Наплывала тьма, полная жизни и вечности. Нескончаемый, огромный, бесконечный мир желтых солнц был всего лишь песчинкой в мироздании. Эта песчинка существовала наравне с мириадами иных песчинок, иных вселенных и космосов. Бесконечные пространства, их разделявшие, были обозримы в силу бесчисленности вселенных. Лепясь друг к другу, песчинки слагали ступени Золотой лестницы. Лестница вела к престолу Бога Великого, Бога Неизреченного! — так говорила легенда…
Казалось, он уплывал из камеры, растворялся в мироздании, как растворился бы в море кусок рафинада. Зрение не могло помочь, но представления существовали помимо зрения. В сознании возникали картины миров, столь же непреложные, сколь и переменчивые. Космос менялся космосом, и в каждом следующем обитали иные насельцы: люди, Леги, Арлеги, Араны, Отблески, Нирваны и Нирваниды, духи Инициативы, духи Силы, духи Познания, духи Гармонии, духи Света и, наконец, Эоны. И все эти обширные миры были всего лишь светильниками на лестнице, вздымавшейся к трону Великого и Неизреченного Бога!..
— И вот еще интересно: утверждается, что число измерений каждого следующего космоса равно квадрату предыдущего, — говорил Илья Миронович. — То есть если принять наш мир за четырехмерный (три измерения пространства и одно времени), то космос Легов имеет четыре в квадрате, то есть шестнадцать измерений, космос Арлегов — шестнадцать в квадрате, то есть двести пятьдесят шесть, космос Аранов — шестьдесят пять тысяч пятьсот тридцать пять… и так далее по тому же закону: но разве это загадочно?
Игумнов посмеивался, обескураженно разводя руками.

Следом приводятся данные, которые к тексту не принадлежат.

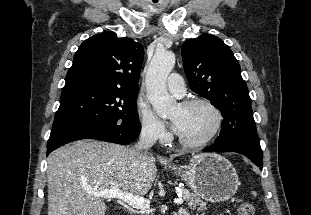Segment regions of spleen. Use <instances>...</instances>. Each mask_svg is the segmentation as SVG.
<instances>
[{
  "mask_svg": "<svg viewBox=\"0 0 311 215\" xmlns=\"http://www.w3.org/2000/svg\"><path fill=\"white\" fill-rule=\"evenodd\" d=\"M253 194H254V196H256V192L255 191L253 192Z\"/></svg>",
  "mask_w": 311,
  "mask_h": 215,
  "instance_id": "obj_1",
  "label": "spleen"
}]
</instances>
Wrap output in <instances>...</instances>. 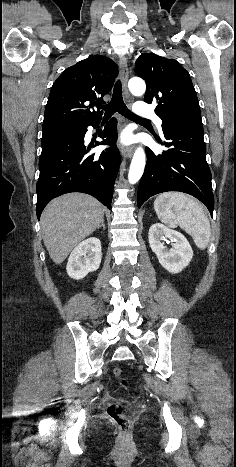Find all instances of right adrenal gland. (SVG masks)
Returning a JSON list of instances; mask_svg holds the SVG:
<instances>
[{"label": "right adrenal gland", "mask_w": 236, "mask_h": 467, "mask_svg": "<svg viewBox=\"0 0 236 467\" xmlns=\"http://www.w3.org/2000/svg\"><path fill=\"white\" fill-rule=\"evenodd\" d=\"M100 227H102V228H103V230H105V224H104V220L102 221L101 225H100L98 228H100Z\"/></svg>", "instance_id": "1"}]
</instances>
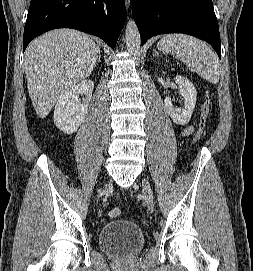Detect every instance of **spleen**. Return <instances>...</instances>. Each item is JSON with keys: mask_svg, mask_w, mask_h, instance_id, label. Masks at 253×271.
Masks as SVG:
<instances>
[{"mask_svg": "<svg viewBox=\"0 0 253 271\" xmlns=\"http://www.w3.org/2000/svg\"><path fill=\"white\" fill-rule=\"evenodd\" d=\"M157 47L163 53L176 54L182 63L212 84L219 81V61L212 49L203 41L184 34H168Z\"/></svg>", "mask_w": 253, "mask_h": 271, "instance_id": "3e777b00", "label": "spleen"}]
</instances>
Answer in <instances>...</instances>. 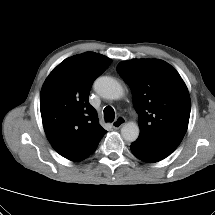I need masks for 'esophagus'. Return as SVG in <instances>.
I'll list each match as a JSON object with an SVG mask.
<instances>
[{"instance_id": "34e87169", "label": "esophagus", "mask_w": 215, "mask_h": 215, "mask_svg": "<svg viewBox=\"0 0 215 215\" xmlns=\"http://www.w3.org/2000/svg\"><path fill=\"white\" fill-rule=\"evenodd\" d=\"M126 123V119L124 117H118L113 123L112 127L114 129L121 128Z\"/></svg>"}]
</instances>
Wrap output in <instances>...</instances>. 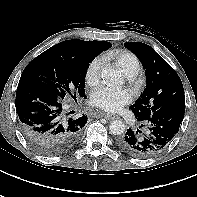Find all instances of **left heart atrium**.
I'll list each match as a JSON object with an SVG mask.
<instances>
[{
	"label": "left heart atrium",
	"mask_w": 197,
	"mask_h": 197,
	"mask_svg": "<svg viewBox=\"0 0 197 197\" xmlns=\"http://www.w3.org/2000/svg\"><path fill=\"white\" fill-rule=\"evenodd\" d=\"M132 101V94L127 89L101 86L91 96V103L96 108L107 112H117Z\"/></svg>",
	"instance_id": "1"
}]
</instances>
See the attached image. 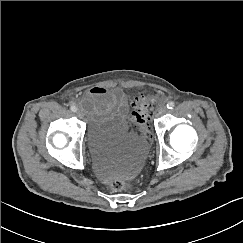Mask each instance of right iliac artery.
Returning <instances> with one entry per match:
<instances>
[{
  "mask_svg": "<svg viewBox=\"0 0 243 243\" xmlns=\"http://www.w3.org/2000/svg\"><path fill=\"white\" fill-rule=\"evenodd\" d=\"M70 109H71L73 112H76V111H77V107L74 106V105H72V106L70 107Z\"/></svg>",
  "mask_w": 243,
  "mask_h": 243,
  "instance_id": "82829eb1",
  "label": "right iliac artery"
}]
</instances>
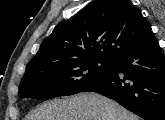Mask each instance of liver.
<instances>
[{"instance_id": "1", "label": "liver", "mask_w": 165, "mask_h": 120, "mask_svg": "<svg viewBox=\"0 0 165 120\" xmlns=\"http://www.w3.org/2000/svg\"><path fill=\"white\" fill-rule=\"evenodd\" d=\"M27 120H138V117L102 95L81 93L42 104Z\"/></svg>"}]
</instances>
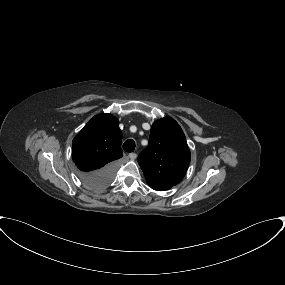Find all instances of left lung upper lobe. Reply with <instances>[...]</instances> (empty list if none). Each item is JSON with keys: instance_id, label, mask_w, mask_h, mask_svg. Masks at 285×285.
Returning <instances> with one entry per match:
<instances>
[{"instance_id": "left-lung-upper-lobe-1", "label": "left lung upper lobe", "mask_w": 285, "mask_h": 285, "mask_svg": "<svg viewBox=\"0 0 285 285\" xmlns=\"http://www.w3.org/2000/svg\"><path fill=\"white\" fill-rule=\"evenodd\" d=\"M190 159L181 127L172 118L165 117L152 125L149 144L139 154L138 163L148 185L154 190L165 191L183 179Z\"/></svg>"}]
</instances>
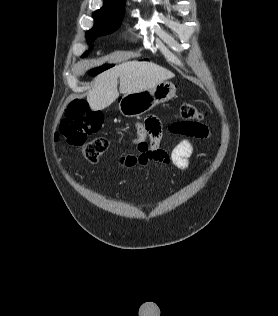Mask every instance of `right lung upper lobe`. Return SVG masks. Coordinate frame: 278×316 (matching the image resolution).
<instances>
[{
  "label": "right lung upper lobe",
  "instance_id": "right-lung-upper-lobe-1",
  "mask_svg": "<svg viewBox=\"0 0 278 316\" xmlns=\"http://www.w3.org/2000/svg\"><path fill=\"white\" fill-rule=\"evenodd\" d=\"M123 6L120 0H106L104 2L103 7L100 10H107V11H121Z\"/></svg>",
  "mask_w": 278,
  "mask_h": 316
}]
</instances>
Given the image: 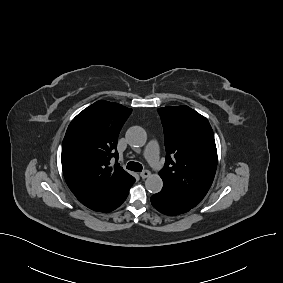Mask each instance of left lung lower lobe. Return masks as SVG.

— При всей благосклонности к чужим выдумкам никогда не поверю, что мир и в самом деле устроен так, как говорит о нем легенда тамплиеров. Не потому, что все это совершенно нелепо с точки зрения доказательной базы. А потому что в этом случае он был бы вычисляем! Всякий, у кого достаточно времени, бумаги и чернил, способен — в пределе, разумеется, — просчитать все ступени этой их Золотой лестницы и достичь, в качестве приза, самого престола Бога Великого и Неизреченного! Возвести в квадрат, чтобы получить следующее значение, — что может быть проще этого ряда? Числа невообразимой величины — это тоже всего лишь числа, и если мы знаем закон, по которому их получать, если мы знаем алгоритм — мы знаем всё! Вот если бы сочинители этих легенд сказали, что количества измерений соотносятся по закону золотого сечения, я бы призадумался…
Игумнов взмахивал рукой, и уже ничто не мешало представить, что он стоит у доски, а пальцы, которыми дергает бороду, испачканы мелом.
— Если большее относится к меньшему, как целое к большему, тогда, милый вы мой, нам и в самом деле придется поломать голову над устройством Мироздания. Поскольку это отношение выражается числом иррациональным и представляет собой непериодическую дробь!